# [PASSAGE TO READ]
--------

Sampras Retirement Is a Know-When Situation

May 16, 2003|Bill Dwyre | Times Staff Writer

Pete Sampras was at the Laker game Thursday night. The tennis star said before the game he was a little bummed.

"If only Horry's shot had gone in," he said. "I would feel a lot better now."

If only Sampras would stay around for a while longer, the tennis world would feel a lot better now.

But he is not. Most likely, we have seen the last of a magnificent talent. A maestro has put down his violin. Once, we had Agassi and Sampras. Now we have Rodgers and no Hammerstein.

For years, we took for granted that with "Breakfast at Wimbledon" came that tall, handsome Greek American, rocking back at the service line and then, as smooth as vanilla ice cream on chocolate cake, exploding forward with an effortless motion that would send a tennis ball into the service box at speeds impossible to imagine and to spots impossible to reach.

When Sampras won his last Wimbledon title, the four-set nail-biter against Patrick Rafter in 2000, he hit 118 aces in his seven matches. Most club players don't hit that many in a lifetime.

Thursday, when his coach, Paul Annacone, called the people at the French Open, the Queens Club event and Wimbledon and said that his player would not be playing this year, an era most likely had ended.

"There is really no right way or wrong way to do this," Annacone said, referring to how to announce that one of the greatest players ever probably won't play again. "He is still uncertain sometimes about coming back, but not playing at Wimbledon says a lot. He won't play any more this year, and I'd put it at about 95% that he will not play again, period.

"I know one thing for sure. He doesn't want to be like one of those pro boxers who retires and unretires seven times."

--------

# [Keypoint coordinate data]
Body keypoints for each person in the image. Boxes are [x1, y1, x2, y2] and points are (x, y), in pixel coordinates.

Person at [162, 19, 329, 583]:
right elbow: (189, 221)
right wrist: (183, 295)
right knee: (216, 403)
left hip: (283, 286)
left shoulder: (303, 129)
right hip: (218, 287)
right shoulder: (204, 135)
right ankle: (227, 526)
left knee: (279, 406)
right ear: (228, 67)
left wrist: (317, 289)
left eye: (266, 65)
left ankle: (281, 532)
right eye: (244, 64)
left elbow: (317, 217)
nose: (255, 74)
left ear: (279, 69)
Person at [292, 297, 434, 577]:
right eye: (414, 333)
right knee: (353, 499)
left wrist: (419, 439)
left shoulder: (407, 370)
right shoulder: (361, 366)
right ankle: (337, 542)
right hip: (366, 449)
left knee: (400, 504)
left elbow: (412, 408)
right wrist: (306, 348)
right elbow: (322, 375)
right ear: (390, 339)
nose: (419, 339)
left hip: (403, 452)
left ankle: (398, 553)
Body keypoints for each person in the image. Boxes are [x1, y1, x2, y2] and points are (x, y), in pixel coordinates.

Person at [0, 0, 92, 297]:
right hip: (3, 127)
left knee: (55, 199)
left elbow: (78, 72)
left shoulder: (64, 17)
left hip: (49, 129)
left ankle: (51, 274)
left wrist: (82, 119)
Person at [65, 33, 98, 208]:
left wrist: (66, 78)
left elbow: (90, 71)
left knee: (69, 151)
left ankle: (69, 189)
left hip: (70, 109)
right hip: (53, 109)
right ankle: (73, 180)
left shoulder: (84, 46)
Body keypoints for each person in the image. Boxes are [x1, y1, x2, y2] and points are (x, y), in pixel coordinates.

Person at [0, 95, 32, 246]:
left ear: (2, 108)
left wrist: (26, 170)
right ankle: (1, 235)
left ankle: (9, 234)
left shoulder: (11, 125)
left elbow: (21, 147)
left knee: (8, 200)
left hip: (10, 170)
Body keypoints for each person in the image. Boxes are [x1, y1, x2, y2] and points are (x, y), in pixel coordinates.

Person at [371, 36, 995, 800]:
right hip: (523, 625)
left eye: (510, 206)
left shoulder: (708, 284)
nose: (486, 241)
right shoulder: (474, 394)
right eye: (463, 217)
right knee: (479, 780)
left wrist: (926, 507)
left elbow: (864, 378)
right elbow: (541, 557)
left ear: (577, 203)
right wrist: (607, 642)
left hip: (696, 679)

--------

# [PROBLEMS TO SOLVE]
(1) Render the sentence "A maestro has put down his violin." from the Sampras retirement article into Spanish.
(2) Continue the article on Pete Sampras's retirement from its last paragraph.

# [ANSWERS TO THE PROBLEMS]
(1) Un maestro ha dejado su violín.

(2)
The question that will ring out most loudly is why. Why would a player who is not going to turn 32 until August, who has his health and wealth and his place in history firmly established, go so quickly and somewhat mysteriously off into the sports ether?

Why no victory tour? Isn't that what Michael Chang is doing?

Why no reduced schedule as a pre- lude to total absence?

Why no request for Davis Cup captaincy, or network TV commentating spots?

Why not cling, in some way, to a sport that has made him a household name?

The answer is complicated, and simple. Just like the man.

Since Sampras walked off the court at Wimbledon in July 2000, after beating Rafter and reaching the goal of 13 Grand Slam titles that he had pursued since he was old enough to understand its significance, his tennis life was, in his eyes, less than happy, maybe even miserable.

He went 33 tournaments without a title. The closest he got in tournaments that really mattered to him were U.S. Open finals in 2000 and 2001, and both times he was blown out by youngsters, Marat Safin of Russia and Leyton Hewitt of Australia. Especially galling to him was the loss to Safin in 2000. It was the first time Sampras had lost a Grand Slam final in straight sets. Safin couldn't miss and has said since that he has no expectation of ever playing a match like that again.

It was almost as if the tennis gods had given Sampras Grand Slam event No. 13 and now wanted payback.

"The last couple of years took a lot out of me," Sampras said Thursday. "I had climbed the mountain and I knew what it took to get there."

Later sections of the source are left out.